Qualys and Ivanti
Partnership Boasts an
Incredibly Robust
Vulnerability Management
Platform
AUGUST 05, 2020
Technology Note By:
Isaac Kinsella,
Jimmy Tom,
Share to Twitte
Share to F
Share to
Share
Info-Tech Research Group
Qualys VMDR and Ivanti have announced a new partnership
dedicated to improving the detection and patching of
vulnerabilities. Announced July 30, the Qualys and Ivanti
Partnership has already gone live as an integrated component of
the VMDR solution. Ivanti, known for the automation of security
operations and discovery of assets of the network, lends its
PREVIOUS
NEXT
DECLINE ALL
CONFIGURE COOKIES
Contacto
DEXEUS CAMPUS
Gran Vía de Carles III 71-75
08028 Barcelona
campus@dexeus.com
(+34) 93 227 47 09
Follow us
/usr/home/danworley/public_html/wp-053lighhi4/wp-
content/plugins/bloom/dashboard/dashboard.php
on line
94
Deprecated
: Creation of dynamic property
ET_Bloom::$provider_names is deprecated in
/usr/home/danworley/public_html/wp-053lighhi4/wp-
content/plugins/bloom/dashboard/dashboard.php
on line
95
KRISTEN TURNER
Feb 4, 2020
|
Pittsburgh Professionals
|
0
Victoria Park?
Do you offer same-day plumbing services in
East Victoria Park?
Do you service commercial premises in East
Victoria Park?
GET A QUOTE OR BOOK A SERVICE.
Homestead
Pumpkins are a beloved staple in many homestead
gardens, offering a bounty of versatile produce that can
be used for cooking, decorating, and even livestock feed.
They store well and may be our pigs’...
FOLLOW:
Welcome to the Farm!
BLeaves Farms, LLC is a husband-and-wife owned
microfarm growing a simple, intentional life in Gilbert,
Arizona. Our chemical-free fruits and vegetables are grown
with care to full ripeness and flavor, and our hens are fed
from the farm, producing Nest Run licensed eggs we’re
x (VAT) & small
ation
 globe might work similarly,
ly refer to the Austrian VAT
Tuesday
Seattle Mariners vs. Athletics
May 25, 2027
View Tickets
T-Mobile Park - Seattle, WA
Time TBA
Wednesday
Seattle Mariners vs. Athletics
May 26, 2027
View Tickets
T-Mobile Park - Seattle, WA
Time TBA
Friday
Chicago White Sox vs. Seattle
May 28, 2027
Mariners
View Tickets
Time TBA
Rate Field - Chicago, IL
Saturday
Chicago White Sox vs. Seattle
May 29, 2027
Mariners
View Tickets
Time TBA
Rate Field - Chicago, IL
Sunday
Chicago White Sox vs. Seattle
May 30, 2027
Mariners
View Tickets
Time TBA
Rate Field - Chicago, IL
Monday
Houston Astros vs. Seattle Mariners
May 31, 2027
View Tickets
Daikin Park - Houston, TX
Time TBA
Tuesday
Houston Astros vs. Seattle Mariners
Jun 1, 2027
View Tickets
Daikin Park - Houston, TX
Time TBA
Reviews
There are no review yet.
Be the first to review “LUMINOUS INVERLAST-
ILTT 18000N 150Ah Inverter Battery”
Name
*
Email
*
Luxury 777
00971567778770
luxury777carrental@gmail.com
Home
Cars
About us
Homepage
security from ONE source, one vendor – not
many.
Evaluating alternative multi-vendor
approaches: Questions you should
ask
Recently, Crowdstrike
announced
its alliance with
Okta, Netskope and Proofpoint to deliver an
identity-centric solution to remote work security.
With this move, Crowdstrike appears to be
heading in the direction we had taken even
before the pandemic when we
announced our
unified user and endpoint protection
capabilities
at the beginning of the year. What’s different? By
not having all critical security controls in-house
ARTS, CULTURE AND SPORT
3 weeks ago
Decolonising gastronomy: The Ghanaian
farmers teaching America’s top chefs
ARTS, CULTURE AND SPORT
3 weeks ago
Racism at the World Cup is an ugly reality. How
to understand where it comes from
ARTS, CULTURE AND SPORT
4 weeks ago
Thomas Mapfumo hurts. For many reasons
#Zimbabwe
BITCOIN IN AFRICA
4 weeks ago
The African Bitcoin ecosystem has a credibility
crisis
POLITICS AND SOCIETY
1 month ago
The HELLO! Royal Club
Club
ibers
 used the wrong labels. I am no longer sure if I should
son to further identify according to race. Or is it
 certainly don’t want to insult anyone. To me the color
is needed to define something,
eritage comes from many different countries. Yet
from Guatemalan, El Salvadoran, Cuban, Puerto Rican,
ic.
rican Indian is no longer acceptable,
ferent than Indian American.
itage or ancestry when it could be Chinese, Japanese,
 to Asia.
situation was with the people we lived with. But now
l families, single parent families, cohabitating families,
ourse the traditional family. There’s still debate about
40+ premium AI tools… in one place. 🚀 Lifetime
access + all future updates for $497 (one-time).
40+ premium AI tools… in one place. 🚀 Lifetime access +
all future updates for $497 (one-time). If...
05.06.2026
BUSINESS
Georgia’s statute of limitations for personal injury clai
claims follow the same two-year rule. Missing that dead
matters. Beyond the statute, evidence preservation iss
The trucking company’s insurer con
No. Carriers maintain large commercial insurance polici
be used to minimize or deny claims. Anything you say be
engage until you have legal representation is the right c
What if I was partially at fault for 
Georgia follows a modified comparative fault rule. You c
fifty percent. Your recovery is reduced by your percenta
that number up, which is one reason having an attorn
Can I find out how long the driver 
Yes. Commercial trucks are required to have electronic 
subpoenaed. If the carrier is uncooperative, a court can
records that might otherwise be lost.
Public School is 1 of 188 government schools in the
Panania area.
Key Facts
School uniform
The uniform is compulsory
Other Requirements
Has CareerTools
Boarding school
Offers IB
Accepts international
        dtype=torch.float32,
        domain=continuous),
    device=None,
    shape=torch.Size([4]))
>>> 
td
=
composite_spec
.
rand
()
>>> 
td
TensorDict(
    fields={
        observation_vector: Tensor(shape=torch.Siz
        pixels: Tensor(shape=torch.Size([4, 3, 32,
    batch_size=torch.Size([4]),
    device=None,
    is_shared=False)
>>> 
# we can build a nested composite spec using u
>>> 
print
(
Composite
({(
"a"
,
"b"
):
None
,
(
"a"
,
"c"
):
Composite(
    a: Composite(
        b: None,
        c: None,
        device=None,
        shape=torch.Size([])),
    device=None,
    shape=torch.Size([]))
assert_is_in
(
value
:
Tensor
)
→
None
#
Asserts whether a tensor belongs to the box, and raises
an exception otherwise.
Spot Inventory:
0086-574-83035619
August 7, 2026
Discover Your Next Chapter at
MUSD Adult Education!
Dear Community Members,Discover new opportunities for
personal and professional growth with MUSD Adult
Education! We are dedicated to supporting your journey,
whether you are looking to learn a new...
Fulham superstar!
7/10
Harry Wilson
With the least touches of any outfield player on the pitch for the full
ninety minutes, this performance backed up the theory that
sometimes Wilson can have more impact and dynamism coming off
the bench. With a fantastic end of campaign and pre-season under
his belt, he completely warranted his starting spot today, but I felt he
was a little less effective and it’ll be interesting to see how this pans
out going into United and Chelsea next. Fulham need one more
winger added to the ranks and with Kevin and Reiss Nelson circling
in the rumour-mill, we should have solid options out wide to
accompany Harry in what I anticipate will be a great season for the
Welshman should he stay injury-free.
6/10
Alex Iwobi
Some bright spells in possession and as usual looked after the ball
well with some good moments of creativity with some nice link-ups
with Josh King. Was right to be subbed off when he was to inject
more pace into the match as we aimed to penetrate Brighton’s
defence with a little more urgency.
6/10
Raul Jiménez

TO-DO ITEM ▸
Whenever the string "otherwise" shows up in a line of the records, copy that line.

ANSWER ▸
records that might otherwise be lost.
an exception otherwise.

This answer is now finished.